With the entries below as the source, tally the lines that contain the string "DeLumbar" and give the number only.

* RECORDS SHOWN
* * * *
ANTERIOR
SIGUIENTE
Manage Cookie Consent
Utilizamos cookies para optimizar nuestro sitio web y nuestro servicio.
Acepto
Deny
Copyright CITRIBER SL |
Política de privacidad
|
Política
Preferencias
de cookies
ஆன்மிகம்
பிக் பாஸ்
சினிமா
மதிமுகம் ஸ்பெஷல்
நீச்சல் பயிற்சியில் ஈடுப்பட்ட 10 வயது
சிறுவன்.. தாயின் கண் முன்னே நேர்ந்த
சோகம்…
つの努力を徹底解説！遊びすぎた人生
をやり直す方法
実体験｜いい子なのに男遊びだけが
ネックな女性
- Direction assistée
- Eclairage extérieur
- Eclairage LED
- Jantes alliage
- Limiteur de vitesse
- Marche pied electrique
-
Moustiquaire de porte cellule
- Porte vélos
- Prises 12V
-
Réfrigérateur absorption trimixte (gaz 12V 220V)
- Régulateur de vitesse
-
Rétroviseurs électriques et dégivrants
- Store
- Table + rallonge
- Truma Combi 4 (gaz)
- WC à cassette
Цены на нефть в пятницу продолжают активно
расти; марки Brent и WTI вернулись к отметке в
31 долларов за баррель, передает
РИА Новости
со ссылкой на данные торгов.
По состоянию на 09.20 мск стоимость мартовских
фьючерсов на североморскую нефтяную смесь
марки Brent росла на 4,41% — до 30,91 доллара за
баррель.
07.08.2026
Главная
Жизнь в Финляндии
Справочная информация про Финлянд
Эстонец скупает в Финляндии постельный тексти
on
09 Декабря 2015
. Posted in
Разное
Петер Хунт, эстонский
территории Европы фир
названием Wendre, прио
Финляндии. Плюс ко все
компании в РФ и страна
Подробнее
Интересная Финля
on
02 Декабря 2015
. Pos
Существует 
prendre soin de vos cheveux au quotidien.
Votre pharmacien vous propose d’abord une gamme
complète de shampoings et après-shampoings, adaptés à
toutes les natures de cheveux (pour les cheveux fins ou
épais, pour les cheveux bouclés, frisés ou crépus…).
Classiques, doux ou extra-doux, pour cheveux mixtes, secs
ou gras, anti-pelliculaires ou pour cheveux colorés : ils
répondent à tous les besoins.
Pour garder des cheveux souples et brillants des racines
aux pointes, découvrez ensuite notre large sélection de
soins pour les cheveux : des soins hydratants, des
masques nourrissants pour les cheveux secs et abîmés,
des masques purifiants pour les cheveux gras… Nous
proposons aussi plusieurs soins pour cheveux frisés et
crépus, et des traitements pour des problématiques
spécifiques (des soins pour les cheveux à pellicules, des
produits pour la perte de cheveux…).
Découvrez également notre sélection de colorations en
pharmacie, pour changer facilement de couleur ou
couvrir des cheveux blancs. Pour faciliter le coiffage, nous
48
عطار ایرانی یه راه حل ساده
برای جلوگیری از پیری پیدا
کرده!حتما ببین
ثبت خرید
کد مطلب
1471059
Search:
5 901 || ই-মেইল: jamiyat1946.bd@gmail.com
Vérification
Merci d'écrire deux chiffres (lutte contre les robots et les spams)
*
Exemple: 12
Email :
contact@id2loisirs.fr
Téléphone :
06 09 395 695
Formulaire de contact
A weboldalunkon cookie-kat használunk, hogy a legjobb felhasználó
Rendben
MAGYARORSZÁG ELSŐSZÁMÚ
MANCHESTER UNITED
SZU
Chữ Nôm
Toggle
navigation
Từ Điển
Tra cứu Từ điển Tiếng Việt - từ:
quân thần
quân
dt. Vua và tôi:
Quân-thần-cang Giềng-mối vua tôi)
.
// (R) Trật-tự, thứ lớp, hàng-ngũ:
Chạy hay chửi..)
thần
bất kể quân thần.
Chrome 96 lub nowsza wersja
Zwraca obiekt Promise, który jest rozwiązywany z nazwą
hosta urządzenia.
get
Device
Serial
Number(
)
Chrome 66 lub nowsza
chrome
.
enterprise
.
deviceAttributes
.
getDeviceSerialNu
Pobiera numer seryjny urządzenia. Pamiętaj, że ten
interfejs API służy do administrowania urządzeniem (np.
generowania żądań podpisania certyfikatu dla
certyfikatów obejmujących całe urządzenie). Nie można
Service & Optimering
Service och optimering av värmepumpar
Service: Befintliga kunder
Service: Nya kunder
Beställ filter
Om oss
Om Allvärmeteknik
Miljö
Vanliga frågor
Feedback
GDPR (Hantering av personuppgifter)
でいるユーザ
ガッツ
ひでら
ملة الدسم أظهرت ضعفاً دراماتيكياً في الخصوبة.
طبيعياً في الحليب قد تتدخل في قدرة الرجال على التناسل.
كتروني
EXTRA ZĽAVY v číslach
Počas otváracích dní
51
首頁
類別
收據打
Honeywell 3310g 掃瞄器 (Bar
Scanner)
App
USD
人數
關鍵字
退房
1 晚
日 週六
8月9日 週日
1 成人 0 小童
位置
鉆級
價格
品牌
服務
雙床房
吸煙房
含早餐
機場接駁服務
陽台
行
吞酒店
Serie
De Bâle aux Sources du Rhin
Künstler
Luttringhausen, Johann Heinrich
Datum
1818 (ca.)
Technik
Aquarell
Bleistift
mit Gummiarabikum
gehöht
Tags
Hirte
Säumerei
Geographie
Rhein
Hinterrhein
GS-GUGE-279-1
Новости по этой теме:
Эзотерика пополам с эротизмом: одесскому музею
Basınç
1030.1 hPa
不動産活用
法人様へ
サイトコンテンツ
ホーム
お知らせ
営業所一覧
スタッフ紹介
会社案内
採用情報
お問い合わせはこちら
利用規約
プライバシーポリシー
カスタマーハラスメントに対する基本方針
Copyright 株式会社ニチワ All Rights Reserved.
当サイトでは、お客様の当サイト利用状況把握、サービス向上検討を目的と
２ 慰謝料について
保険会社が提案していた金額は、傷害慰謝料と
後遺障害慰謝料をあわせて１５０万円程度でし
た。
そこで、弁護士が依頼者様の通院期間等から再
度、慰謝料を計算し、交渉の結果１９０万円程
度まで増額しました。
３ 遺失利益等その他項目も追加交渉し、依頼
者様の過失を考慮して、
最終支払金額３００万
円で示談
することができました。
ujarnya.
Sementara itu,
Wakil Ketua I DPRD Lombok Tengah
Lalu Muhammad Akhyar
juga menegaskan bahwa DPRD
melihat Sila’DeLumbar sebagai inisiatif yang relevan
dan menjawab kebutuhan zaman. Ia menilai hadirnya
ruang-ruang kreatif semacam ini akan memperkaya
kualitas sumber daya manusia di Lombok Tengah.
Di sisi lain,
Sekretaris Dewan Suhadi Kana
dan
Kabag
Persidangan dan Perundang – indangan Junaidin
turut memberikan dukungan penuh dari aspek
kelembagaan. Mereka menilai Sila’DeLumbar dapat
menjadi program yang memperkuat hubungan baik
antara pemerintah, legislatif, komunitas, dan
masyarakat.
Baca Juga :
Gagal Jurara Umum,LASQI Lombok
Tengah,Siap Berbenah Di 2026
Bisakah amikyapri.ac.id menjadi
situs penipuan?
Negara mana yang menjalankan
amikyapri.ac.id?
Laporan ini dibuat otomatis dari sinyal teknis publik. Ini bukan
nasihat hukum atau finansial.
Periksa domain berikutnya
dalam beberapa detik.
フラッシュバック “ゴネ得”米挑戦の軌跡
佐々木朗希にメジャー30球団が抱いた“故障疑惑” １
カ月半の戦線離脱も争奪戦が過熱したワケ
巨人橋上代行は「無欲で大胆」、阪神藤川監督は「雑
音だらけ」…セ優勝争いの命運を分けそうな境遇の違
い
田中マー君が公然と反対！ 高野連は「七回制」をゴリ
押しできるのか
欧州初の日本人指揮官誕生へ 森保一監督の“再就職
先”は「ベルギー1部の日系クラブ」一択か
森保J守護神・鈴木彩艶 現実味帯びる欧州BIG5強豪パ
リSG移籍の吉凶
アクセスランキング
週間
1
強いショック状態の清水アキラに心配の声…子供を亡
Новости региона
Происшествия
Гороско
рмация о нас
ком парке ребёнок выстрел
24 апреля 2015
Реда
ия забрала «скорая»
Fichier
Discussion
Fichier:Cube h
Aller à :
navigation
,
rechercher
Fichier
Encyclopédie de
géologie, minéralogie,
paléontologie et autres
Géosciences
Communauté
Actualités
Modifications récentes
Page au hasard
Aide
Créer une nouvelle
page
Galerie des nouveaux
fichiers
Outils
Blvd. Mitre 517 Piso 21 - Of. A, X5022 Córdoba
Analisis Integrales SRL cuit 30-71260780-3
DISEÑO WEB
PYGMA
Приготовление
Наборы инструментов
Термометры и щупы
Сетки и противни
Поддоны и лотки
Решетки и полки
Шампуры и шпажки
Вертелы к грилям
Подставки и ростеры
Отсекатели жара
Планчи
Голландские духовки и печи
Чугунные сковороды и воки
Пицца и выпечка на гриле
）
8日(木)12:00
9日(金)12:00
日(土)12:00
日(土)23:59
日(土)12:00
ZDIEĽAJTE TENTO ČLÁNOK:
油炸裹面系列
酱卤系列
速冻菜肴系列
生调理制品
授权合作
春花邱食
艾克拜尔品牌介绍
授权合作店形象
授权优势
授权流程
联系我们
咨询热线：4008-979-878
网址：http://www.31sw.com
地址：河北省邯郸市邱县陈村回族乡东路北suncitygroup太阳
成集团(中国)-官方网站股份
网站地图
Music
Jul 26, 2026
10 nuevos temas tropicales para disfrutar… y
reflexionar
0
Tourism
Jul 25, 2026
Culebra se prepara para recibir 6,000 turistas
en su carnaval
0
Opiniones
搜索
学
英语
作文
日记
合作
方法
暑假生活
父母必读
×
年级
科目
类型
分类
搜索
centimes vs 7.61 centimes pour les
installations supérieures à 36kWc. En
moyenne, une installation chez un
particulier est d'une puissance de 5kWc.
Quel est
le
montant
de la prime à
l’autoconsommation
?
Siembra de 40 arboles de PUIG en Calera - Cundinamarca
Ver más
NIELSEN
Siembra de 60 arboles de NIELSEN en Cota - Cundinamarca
* * * *
* WORKED SOLUTION
2